◆ **Exercise materials**
# # # # #

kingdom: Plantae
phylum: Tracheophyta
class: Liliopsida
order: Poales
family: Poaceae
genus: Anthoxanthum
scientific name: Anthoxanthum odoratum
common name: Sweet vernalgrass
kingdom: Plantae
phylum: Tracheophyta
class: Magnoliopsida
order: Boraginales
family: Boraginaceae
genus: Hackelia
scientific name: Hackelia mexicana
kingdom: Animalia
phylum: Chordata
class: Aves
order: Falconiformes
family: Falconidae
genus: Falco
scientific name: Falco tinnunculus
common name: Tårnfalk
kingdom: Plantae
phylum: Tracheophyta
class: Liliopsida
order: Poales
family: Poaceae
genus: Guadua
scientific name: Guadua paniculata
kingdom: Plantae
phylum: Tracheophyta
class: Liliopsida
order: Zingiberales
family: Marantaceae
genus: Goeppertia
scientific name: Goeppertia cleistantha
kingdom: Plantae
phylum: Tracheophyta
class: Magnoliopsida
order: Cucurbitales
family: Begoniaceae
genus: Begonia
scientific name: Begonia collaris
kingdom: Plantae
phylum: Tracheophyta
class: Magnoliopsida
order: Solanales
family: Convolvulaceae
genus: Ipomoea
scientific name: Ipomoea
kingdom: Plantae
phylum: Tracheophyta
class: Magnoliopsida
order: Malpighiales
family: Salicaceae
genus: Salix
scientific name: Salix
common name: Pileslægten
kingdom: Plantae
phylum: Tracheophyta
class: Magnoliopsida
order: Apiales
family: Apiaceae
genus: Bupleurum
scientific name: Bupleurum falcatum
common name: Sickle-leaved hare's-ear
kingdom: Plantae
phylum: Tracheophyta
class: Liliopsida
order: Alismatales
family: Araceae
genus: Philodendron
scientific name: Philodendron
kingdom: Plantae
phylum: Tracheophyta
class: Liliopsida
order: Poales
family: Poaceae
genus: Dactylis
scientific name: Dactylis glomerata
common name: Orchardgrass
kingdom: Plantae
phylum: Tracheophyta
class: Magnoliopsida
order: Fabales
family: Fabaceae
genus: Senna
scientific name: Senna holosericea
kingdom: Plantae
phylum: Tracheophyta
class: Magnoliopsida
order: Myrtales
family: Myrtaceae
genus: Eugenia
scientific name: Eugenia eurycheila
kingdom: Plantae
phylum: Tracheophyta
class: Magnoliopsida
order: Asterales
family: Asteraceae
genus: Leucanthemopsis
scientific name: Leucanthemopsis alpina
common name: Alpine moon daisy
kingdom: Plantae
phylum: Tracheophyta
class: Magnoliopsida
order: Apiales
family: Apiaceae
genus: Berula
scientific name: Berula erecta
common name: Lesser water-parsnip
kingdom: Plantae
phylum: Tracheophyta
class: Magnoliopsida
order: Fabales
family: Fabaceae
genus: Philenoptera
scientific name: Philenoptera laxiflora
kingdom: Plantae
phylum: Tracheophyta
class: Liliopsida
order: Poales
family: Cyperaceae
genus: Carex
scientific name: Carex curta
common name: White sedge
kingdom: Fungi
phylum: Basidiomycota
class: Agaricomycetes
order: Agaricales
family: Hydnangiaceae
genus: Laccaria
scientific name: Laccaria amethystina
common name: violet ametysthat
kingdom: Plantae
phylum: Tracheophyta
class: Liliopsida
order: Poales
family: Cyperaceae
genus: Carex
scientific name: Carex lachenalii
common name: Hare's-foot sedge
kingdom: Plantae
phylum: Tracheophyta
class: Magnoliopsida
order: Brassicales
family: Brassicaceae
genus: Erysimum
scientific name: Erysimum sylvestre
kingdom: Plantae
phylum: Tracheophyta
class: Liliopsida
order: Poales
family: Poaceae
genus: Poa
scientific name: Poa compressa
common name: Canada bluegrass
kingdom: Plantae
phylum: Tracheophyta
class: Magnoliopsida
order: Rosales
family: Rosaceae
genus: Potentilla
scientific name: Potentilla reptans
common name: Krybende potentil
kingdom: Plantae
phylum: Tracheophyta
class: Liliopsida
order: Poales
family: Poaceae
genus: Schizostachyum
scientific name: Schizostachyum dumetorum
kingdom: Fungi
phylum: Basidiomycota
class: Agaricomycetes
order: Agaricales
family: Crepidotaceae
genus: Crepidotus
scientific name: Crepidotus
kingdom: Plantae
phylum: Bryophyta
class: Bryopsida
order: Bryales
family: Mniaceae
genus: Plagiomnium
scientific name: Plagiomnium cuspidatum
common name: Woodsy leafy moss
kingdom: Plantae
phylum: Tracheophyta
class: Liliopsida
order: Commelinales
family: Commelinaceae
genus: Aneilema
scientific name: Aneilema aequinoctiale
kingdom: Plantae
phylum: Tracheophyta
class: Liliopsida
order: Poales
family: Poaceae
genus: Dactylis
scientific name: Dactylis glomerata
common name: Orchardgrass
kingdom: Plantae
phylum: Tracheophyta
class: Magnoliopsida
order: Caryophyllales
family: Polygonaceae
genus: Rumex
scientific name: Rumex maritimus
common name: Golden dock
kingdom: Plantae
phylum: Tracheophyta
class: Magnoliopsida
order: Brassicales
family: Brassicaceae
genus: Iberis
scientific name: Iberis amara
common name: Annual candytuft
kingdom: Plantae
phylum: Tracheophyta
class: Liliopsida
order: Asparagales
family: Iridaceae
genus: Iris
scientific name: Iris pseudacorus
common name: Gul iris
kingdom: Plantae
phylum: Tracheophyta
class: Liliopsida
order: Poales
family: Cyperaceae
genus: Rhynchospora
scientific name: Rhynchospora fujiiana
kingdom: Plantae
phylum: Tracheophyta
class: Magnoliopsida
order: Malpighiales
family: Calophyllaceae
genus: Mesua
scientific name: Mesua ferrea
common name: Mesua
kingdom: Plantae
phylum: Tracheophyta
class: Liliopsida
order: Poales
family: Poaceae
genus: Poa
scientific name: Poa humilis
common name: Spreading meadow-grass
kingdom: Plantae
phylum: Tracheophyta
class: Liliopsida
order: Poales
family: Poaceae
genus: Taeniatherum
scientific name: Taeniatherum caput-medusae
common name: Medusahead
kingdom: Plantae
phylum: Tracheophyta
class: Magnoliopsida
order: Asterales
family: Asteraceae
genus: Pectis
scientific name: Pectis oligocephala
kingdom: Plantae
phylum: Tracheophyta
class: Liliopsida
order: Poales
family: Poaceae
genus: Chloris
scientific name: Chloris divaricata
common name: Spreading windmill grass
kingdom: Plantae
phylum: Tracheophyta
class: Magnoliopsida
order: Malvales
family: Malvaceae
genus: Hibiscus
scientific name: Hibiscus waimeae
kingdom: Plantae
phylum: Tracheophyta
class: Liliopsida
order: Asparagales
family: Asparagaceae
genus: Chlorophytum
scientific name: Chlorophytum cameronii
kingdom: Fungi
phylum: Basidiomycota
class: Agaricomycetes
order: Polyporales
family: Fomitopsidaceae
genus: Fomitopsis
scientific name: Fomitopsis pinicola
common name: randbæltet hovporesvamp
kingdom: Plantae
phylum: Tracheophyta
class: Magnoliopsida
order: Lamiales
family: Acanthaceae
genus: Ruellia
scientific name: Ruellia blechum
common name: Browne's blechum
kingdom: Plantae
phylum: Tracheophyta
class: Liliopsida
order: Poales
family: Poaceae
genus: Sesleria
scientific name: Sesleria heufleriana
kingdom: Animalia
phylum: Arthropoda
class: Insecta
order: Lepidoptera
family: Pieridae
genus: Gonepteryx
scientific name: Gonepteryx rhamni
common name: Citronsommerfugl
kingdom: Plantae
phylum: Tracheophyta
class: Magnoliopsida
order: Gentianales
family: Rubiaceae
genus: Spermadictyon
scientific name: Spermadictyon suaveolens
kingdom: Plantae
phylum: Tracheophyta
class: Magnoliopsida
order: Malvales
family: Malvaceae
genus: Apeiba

# # # # #

◆ **Set problem**
Can you copy out the data above word for word, starting at its first line and stopping after the line that contains "order: Boraginales"?

◆ **Written answer**
kingdom: Plantae
phylum: Tracheophyta
class: Liliopsida
order: Poales
family: Poaceae
genus: Anthoxanthum
scientific name: Anthoxanthum odoratum
common name: Sweet vernalgrass
kingdom: Plantae
phylum: Tracheophyta
class: Magnoliopsida
order: Boraginales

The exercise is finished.